Jon Randall Carpenter was selected as the new Justice Court Judge for Carbon County April 2 after a long selection process involving a committee that sorted out the candidates and recommended a pair of possibilities to the Carbon County Commission for consideration.

In an executive session the three commissioners met for 50 minutes to make the selection after the two candidates were revealed to those present. The nominating committee had forwarded two names to the commissioners, Carpenter and David Allred, both local attorneys.

"I am so excited about this," Carpenter said in an interview on Wednesday. "I see this as a real chance to serve the community."

Carpenter has been a practicing attorney eight years. He will replace Judge Elayne Storrs, who is retiring May 1.

Storrs has also filled the position of Justice Court Judge in Wellington. What will now happen with that position is up to the city council in that town.

Carpenter is presently a partner at Jensen & Carpenter Law Office in Price. He grew up in Utah and has practiced law all across the state. Jon's practice at Jensen & Carpenter includes many areas: divorce, custody, parent time, adoption, grandparent visitation, juvenile defense, parental defense, civil litigation and criminal defense.

"I think we have been very respectful of our clients," he said. "Obviously no one comes to us when things are going well in their lives. When you have clients, random things pop up and often they are beyond the legal realm. You just have to try to help them."

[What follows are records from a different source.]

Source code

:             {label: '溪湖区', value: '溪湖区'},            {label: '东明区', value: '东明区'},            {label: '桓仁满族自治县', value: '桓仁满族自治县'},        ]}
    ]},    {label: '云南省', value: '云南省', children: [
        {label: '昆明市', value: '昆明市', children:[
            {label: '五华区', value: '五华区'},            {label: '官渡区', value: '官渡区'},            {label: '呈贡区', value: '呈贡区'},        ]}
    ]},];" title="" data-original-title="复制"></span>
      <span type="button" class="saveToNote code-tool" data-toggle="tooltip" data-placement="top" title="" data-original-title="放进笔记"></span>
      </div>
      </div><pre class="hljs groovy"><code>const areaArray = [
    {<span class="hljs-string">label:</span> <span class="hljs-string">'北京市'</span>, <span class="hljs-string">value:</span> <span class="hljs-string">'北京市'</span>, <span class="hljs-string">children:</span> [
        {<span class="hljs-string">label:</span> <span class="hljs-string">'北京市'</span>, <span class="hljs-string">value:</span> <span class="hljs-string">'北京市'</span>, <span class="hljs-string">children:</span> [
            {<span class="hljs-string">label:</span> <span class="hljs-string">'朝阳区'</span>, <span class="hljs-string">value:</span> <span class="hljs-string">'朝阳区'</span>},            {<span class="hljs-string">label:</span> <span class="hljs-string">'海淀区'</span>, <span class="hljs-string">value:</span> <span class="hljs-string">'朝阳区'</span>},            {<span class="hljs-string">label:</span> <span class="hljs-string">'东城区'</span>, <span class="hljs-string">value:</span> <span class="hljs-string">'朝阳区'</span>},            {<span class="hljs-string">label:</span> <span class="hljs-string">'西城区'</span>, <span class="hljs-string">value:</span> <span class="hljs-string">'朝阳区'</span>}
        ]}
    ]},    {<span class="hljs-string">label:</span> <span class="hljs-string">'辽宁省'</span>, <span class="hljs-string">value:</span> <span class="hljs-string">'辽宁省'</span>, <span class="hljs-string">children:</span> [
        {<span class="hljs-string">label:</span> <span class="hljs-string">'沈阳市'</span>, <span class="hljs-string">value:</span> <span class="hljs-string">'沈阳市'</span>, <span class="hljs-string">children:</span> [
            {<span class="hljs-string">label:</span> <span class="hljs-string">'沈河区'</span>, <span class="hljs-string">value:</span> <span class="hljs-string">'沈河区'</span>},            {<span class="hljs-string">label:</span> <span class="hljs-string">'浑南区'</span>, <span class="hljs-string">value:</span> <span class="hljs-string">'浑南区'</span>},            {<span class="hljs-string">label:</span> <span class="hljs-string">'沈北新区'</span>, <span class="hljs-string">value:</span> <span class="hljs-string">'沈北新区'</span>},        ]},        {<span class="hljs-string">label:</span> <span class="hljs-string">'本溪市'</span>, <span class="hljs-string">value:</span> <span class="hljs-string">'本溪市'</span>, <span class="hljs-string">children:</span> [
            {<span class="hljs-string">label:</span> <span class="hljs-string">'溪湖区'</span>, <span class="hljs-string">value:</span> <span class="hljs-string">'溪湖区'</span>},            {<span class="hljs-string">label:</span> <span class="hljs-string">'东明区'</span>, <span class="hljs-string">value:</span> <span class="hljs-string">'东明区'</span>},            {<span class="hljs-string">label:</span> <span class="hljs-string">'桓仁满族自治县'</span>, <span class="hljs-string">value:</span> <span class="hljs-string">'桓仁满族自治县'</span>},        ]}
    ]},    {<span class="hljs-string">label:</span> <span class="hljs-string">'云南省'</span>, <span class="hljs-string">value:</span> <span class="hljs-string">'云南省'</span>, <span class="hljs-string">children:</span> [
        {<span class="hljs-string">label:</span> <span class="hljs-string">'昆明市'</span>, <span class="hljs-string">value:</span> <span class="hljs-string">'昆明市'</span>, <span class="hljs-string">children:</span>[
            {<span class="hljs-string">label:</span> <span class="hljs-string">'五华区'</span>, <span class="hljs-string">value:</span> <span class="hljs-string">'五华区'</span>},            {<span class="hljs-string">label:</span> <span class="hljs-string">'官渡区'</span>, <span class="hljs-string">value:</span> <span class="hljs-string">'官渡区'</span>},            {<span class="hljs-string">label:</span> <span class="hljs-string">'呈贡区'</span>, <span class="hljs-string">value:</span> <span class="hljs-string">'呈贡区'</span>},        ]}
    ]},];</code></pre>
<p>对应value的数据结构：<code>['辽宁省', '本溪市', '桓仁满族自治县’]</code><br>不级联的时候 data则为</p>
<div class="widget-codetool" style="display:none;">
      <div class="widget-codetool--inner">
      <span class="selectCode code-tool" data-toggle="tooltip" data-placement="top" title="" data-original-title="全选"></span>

He graduated from Creighton University School of Law in Omaha, Neb. While attending law school, Carpenter worked on cases in a variety of legal fields: criminal, divorce and custody, economic development, and others. After law school, he worked with a small firm in rural Nebraska, and then moved to Utah, to clerk for five judges in the Seventh District in southeastern Utah.

Before attending law school, he attended the University of Utah, where he received a bachelor's degree in communication and also studied science and mathematics. While attending the University of Utah, he worked in construction, both residential and commercial.

In his job as a Justice Court Judge he will find a variety of types of cases that he will preside over. Justice Courts are set up to handle different kinds of cases than District Courts are. They are established by counties and municipalities and have the authority to deal with class B and C misdemeanors, violations of ordinances, small claims situations, and infractions committed within the governmental entities territorial jurisdiction. Justice Court jurisdictions are determined by the boundaries of local government entities such as cities or counties, which hire the judges.

There are two types of Justice Court judges: county judges who are initially appointed by a county commission and then stand for retention election every four years, and municipal judges who are appointed by city officials for a 4-year term. Some are both county and municipal judges. This is the case here

Some judges hear cases daily, and others have limited court hours each week. Justice Court judges need not be attorneys, although they receive extensive and continuing legal training. All Justice Court judges must attend 30 hours of continuing judicial education each year to remain certified.

At present in Utah 108 Justice Court judges serve in 134 county and municipal courts around the state.

Carpenter's present practice will have to be at the least diminished because of the new duties he will assume.

"I have a lot of clients that are in the middle of things," said Carpenter. "We will work to either get their cases completed of find someone else to help them. I am very sensitive to the fact that this is happening and want them to be assured they will be taken care of."

(Some information in this article came from the Utah State Courts as well as the website of the Jensen & Carpenter law firm).